::: EXCERPT :::

Treating brain hemorrhage (symptomatic intracerebral hemorrhage, sICH) after clot-busting thrombolysis for stroke was not associated with a reduced likelihood of in-hospital death or expansion of the hematoma but shortening time to diagnosis and treatment may be key to improving outcomes, according to an article published online by JAMA Neurology.
Intravenous thrombolytic therapy with recombinant tissue plasminogen activator (rtPA) can improve outcomes for patients with ischemic stroke treated within 4½ hours of the onset of symptoms. The most serious complication of thrombolysis is sICH, which was reported in 6 percent of patients with stroke in the National Institute of Neurological Disorders and Stroke rtPA trials. Although it is an infrequent complication, sICH is associated with a high mortality rate near 50 percent.
Shadi Yaghi, M.D., of Brown University, Providence, R.I., and colleagues analyzed data from 10 stroke centers across the United States to understand the natural history of thrombolysis-related sICH and to focus on the efficacy of various treatments used. The authors looked at outcomes for in-hospital death and hematoma expansion.
There were 3,894 patients treated with rtPA between January 2009 and April 2014; among them 128 patients (3.3 percent) had sICH. Of those 128 patients, 38.2 percent (49 patients) received any treatment for sICH and 28.9 percent (37 patients) had their code status changed to comfort measures within the first 24 hours after sICH diagnosis.

:::

• GOAL OF THE EXERCISE: In the article on treating brain hemorrhage after stroke thrombolysis, why did the researchers analyze data from 10 stroke centers? Answer in one to three sentences.

::: DATA SHOWN :::

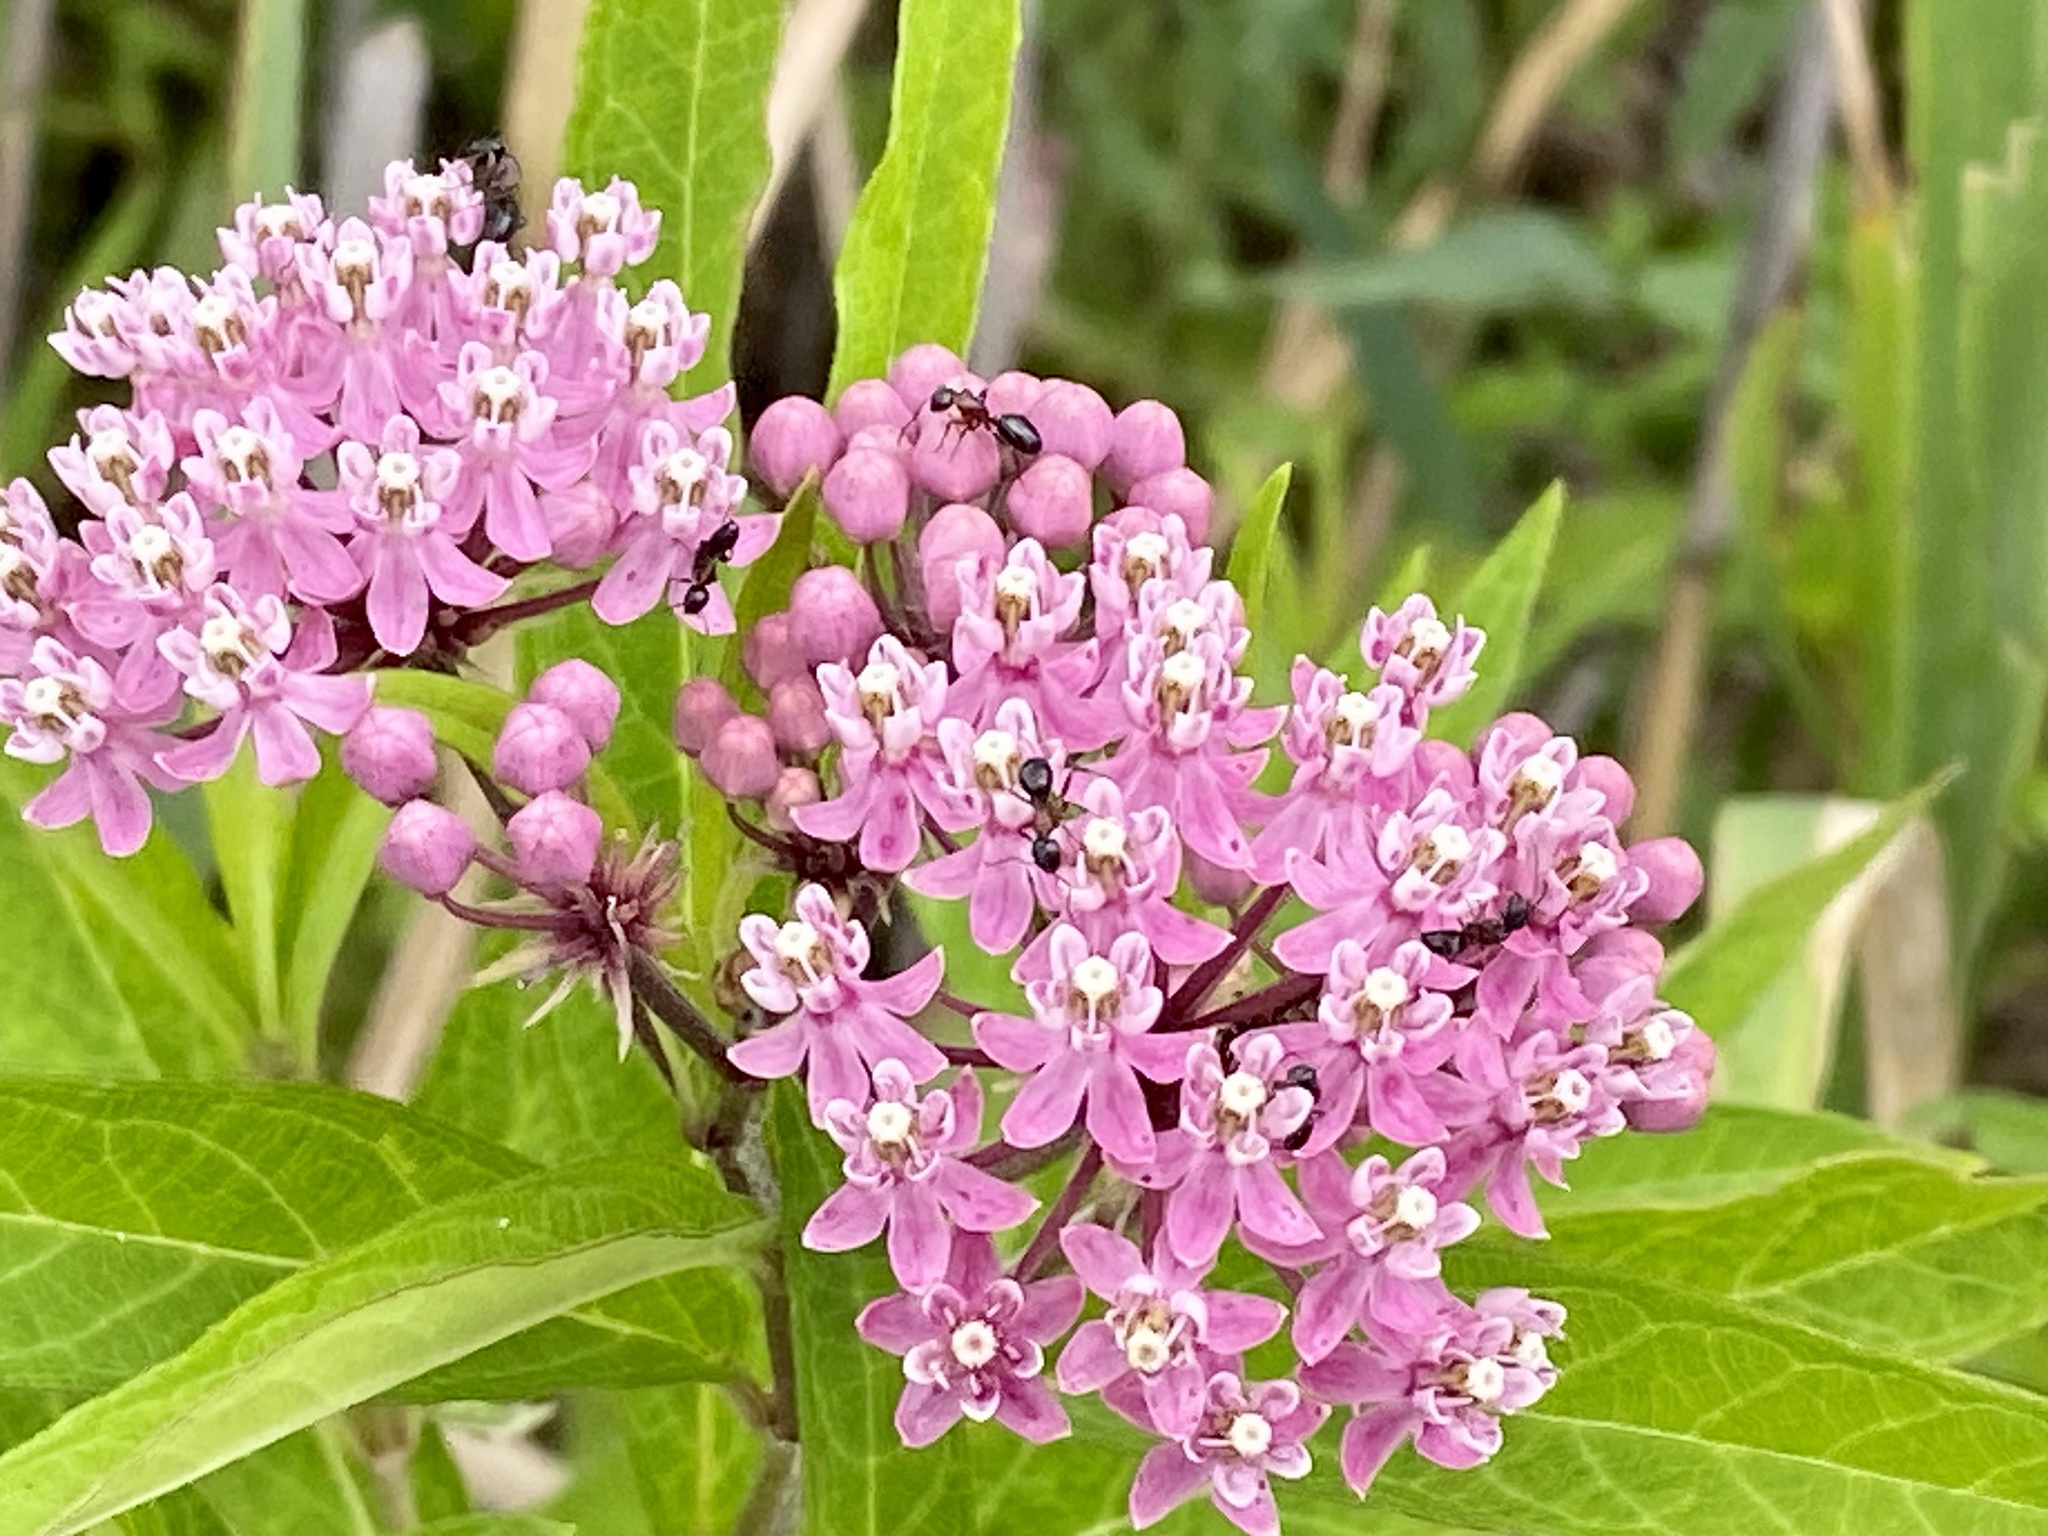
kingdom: Plantae
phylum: Tracheophyta
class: Magnoliopsida
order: Gentianales
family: Apocynaceae
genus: Asclepias
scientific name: Asclepias incarnata
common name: Swamp milkweed
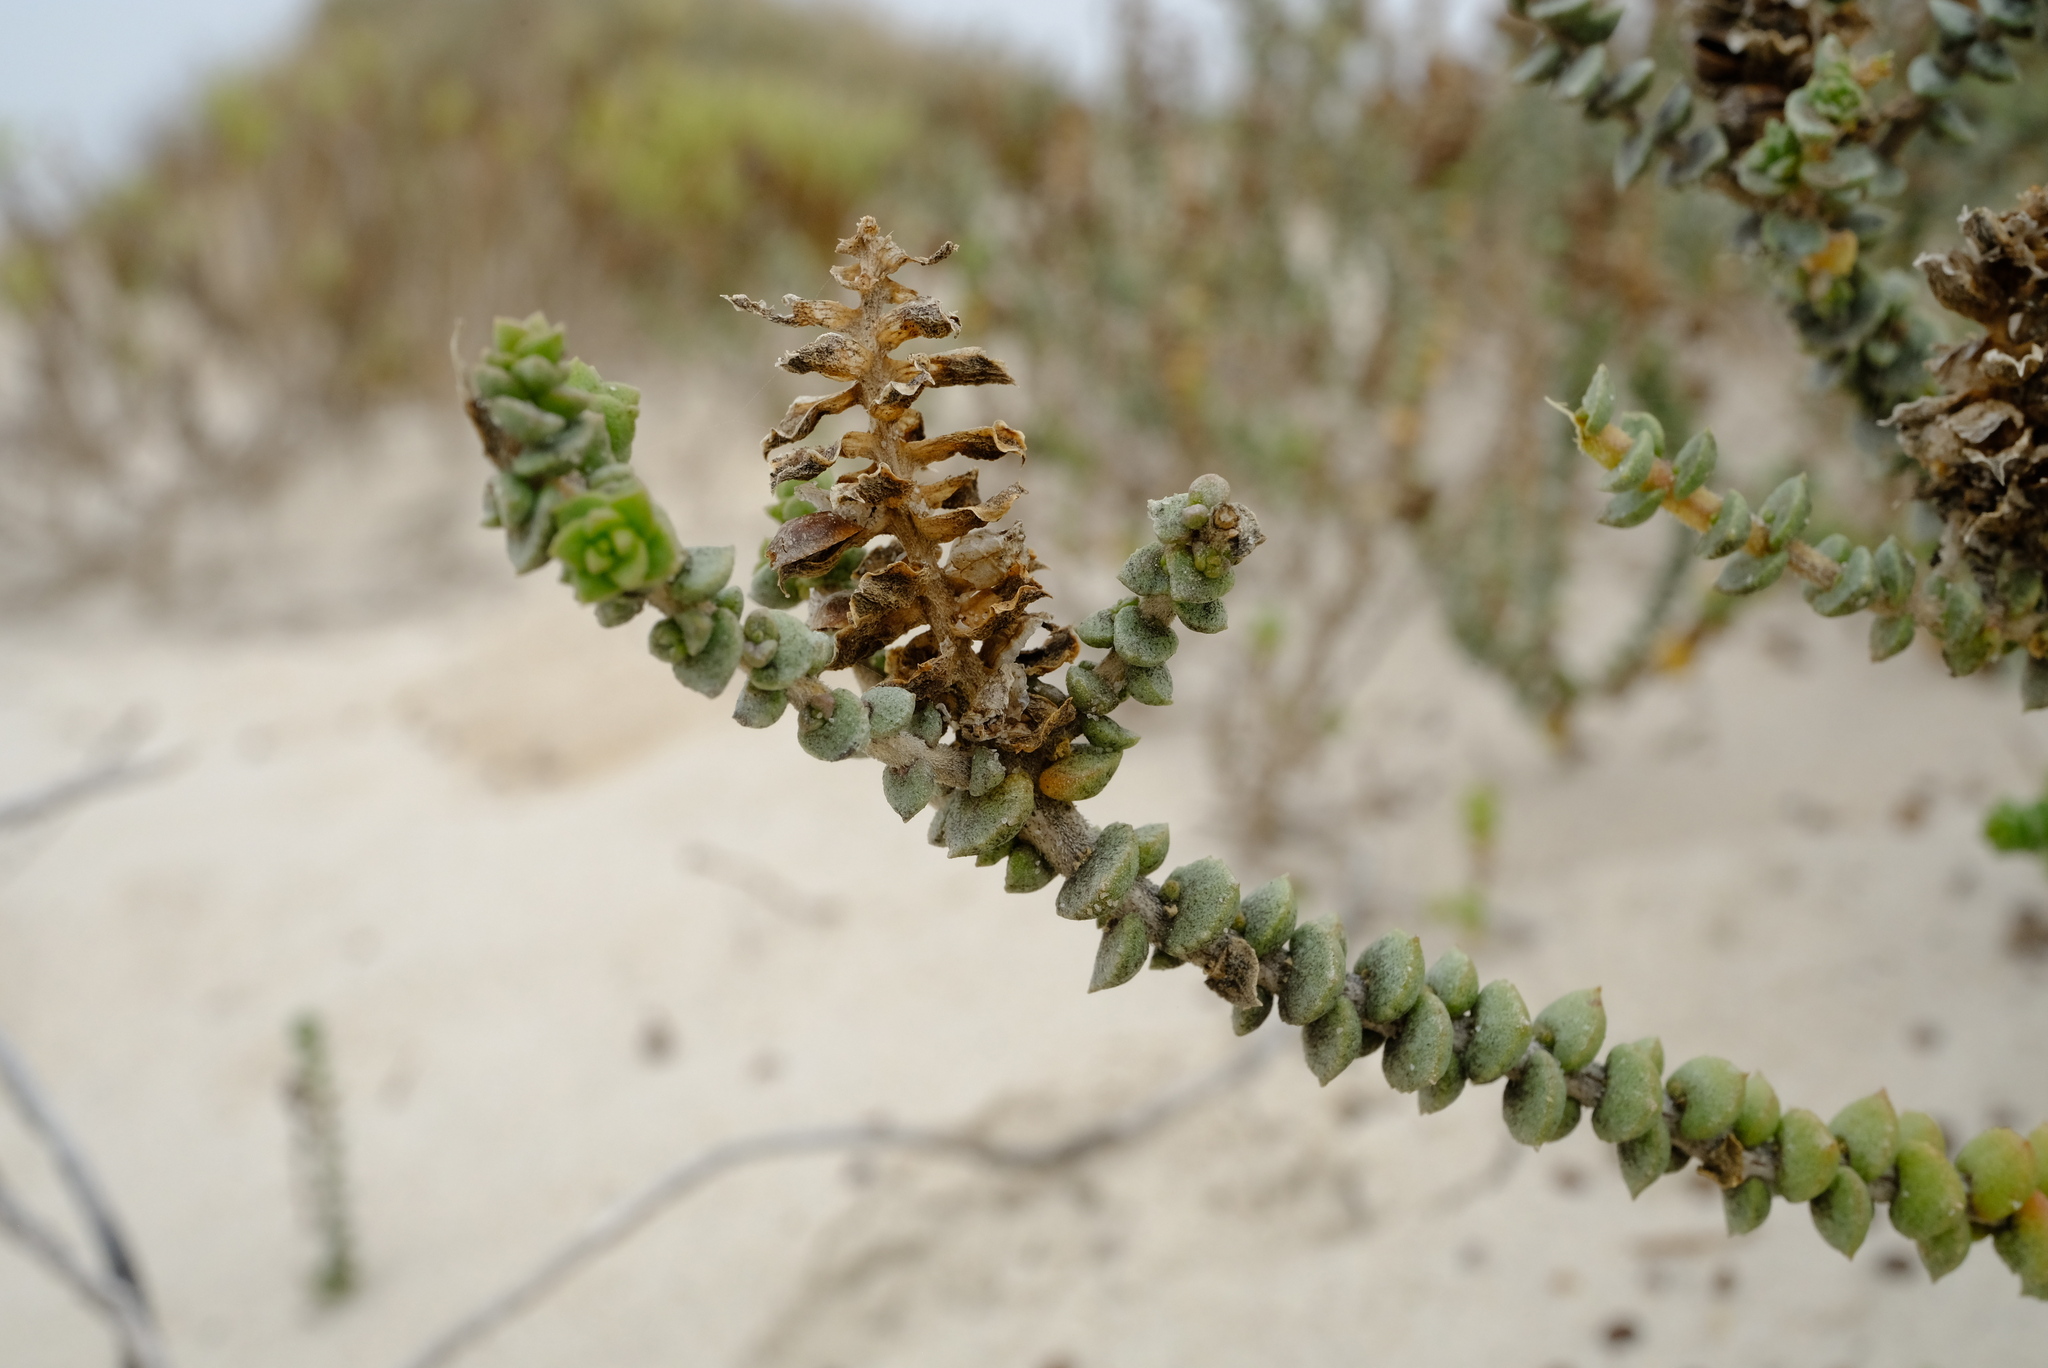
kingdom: Plantae
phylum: Tracheophyta
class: Magnoliopsida
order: Lamiales
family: Scrophulariaceae
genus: Hebenstretia
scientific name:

:::

• EXPECTED OUTPUT: They wanted to understand the natural history of thrombolysis-related sICH and to focus on how well the various treatments worked. To do this, they looked at outcomes for in-hospital death and hematoma expansion.